Beispiel: Protozoen (tierische Einzeller als Bioindikatoren)

 

Im mikroskopischen Bild eines "gesunden" Belebtschlammes treten immer auch Protozoen auf. Die Bedeutung dieser Organismen für die Reinigungsleistung ist eher gering. Für den Abbau der Abwasserinhaltsstoffe sorgen überwiegend die Bakterien in den Flocken des Belebtschlammes.
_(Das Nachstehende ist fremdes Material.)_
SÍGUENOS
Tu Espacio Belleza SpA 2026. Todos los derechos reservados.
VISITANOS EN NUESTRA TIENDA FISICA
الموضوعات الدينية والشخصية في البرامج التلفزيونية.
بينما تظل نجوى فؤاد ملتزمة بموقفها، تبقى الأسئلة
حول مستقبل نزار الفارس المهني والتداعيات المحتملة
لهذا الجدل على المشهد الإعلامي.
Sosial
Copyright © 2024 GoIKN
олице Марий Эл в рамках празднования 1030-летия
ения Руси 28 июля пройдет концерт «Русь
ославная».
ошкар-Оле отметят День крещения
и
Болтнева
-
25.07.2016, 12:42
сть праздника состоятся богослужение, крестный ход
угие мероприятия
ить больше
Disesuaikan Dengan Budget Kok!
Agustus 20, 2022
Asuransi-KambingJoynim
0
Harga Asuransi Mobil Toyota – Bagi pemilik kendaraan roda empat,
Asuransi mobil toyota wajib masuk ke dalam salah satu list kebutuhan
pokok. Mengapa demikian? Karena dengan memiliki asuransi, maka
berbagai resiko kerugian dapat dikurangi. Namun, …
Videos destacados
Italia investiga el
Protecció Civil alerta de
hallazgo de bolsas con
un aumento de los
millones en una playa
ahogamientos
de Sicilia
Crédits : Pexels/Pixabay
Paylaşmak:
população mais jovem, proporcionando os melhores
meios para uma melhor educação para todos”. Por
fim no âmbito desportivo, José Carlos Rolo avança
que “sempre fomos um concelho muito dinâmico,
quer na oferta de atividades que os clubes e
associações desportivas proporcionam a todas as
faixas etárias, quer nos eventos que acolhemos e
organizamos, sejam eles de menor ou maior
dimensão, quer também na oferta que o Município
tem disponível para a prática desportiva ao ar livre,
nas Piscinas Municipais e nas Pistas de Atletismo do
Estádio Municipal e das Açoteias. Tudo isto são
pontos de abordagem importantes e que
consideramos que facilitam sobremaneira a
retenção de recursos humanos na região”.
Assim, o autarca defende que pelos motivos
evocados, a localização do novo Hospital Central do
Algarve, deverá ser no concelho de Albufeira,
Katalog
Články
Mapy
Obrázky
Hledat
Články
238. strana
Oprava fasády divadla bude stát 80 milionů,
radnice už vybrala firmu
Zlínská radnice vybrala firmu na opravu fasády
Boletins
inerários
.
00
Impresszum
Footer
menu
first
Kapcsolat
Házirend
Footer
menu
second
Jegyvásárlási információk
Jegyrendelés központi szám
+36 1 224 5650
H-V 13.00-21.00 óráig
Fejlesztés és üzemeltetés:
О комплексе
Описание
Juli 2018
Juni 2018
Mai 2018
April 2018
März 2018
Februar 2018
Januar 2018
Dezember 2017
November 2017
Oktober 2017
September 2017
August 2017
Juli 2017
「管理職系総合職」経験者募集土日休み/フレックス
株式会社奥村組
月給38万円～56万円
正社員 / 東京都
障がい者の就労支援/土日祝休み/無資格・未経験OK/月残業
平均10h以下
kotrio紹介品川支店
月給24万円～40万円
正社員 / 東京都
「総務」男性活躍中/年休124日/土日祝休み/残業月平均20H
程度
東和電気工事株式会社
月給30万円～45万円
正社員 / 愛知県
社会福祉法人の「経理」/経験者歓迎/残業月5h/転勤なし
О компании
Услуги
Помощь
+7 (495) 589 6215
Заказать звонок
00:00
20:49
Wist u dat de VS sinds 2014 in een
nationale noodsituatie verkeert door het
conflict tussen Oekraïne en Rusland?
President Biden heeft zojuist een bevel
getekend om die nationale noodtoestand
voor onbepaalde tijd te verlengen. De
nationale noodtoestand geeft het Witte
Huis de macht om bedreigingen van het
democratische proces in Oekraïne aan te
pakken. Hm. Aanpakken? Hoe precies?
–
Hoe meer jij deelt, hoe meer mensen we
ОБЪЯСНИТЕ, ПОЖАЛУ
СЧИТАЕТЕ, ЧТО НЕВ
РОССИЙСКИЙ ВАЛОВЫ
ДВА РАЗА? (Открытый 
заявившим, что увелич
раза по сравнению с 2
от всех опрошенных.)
Der geübte Mikroskopiker kann allerdings aus dem Vorkommen bestimmter Protozoen Rückschlüsse auf die Bedingungen in einer Kläranlage treffen. Das Vorkommen bestimmter Formen wird hierbei als günstig interpretiert. Andere Arten deuten dagegen eher auf ungünstige Betriebsbedingungen hin. 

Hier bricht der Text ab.